:: Data section ::

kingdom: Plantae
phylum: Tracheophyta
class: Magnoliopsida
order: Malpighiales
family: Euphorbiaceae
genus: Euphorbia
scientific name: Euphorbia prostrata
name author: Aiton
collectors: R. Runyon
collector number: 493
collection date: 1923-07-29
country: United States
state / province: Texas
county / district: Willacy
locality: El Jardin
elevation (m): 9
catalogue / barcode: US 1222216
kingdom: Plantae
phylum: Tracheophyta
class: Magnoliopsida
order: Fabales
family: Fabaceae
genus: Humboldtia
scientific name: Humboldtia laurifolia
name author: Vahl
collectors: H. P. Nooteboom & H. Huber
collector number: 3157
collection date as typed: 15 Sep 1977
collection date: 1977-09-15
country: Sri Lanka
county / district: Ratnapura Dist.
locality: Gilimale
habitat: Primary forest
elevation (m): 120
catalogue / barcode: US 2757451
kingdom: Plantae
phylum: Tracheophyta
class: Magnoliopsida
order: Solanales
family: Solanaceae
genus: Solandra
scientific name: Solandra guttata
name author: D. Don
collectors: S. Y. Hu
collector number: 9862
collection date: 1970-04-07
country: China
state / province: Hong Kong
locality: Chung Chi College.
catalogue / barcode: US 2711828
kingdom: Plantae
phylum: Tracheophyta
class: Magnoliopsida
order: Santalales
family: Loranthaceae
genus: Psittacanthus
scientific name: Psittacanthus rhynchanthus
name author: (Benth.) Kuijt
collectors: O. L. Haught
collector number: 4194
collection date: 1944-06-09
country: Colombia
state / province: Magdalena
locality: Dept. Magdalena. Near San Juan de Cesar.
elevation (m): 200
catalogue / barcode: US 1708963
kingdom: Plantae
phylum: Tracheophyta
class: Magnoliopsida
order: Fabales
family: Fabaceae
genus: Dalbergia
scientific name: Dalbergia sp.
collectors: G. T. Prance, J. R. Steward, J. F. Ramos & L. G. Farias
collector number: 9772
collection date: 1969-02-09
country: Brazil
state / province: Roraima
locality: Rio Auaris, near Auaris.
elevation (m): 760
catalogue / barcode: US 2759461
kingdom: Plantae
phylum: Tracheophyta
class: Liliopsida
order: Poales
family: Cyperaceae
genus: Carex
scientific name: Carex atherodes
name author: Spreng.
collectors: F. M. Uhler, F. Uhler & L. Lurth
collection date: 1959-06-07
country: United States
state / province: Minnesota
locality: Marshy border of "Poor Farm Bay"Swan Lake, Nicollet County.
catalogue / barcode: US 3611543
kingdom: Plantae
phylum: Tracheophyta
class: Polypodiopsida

:::

*Given exercise:*
Transcribe every line of the records above, reproducing each field name and value without changes.

*Complete answer:*
kingdom: Plantae
phylum: Tracheophyta
class: Magnoliopsida
order: Malpighiales
family: Euphorbiaceae
genus: Euphorbia
scientific name: Euphorbia prostrata
name author: Aiton
collectors: R. Runyon
collector number: 493
collection date: 1923-07-29
country: United States
state / province: Texas
county / district: Willacy
locality: El Jardin
elevation (m): 9
catalogue / barcode: US 1222216
kingdom: Plantae
phylum: Tracheophyta
class: Magnoliopsida
order: Fabales
family: Fabaceae
genus: Humboldtia
scientific name: Humboldtia laurifolia
name author: Vahl
collectors: H. P. Nooteboom & H. Huber
collector number: 3157
collection date as typed: 15 Sep 1977
collection date: 1977-09-15
country: Sri Lanka
county / district: Ratnapura Dist.
locality: Gilimale
habitat: Primary forest
elevation (m): 120
catalogue / barcode: US 2757451
kingdom: Plantae
phylum: Tracheophyta
class: Magnoliopsida
order: Solanales
family: Solanaceae
genus: Solandra
scientific name: Solandra guttata
name author: D. Don
collectors: S. Y. Hu
collector number: 9862
collection date: 1970-04-07
country: China
state / province: Hong Kong
locality: Chung Chi College.
catalogue / barcode: US 2711828
kingdom: Plantae
phylum: Tracheophyta
class: Magnoliopsida
order: Santalales
family: Loranthaceae
genus: Psittacanthus
scientific name: Psittacanthus rhynchanthus
name author: (Benth.) Kuijt
collectors: O. L. Haught
collector number: 4194
collection date: 1944-06-09
country: Colombia
state / province: Magdalena
locality: Dept. Magdalena. Near San Juan de Cesar.
elevation (m): 200
catalogue / barcode: US 1708963
kingdom: Plantae
phylum: Tracheophyta
class: Magnoliopsida
order: Fabales
family: Fabaceae
genus: Dalbergia
scientific name: Dalbergia sp.
collectors: G. T. Prance, J. R. Steward, J. F. Ramos & L. G. Farias
collector number: 9772
collection date: 1969-02-09
country: Brazil
state / province: Roraima
locality: Rio Auaris, near Auaris.
elevation (m): 760
catalogue / barcode: US 2759461
kingdom: Plantae
phylum: Tracheophyta
class: Liliopsida
order: Poales
family: Cyperaceae
genus: Carex
scientific name: Carex atherodes
name author: Spreng.
collectors: F. M. Uhler, F. Uhler & L. Lurth
collection date: 1959-06-07
country: United States
state / province: Minnesota
locality: Marshy border of "Poor Farm Bay"Swan Lake, Nicollet County.
catalogue / barcode: US 3611543
kingdom: Plantae
phylum: Tracheophyta
class: Polypodiopsida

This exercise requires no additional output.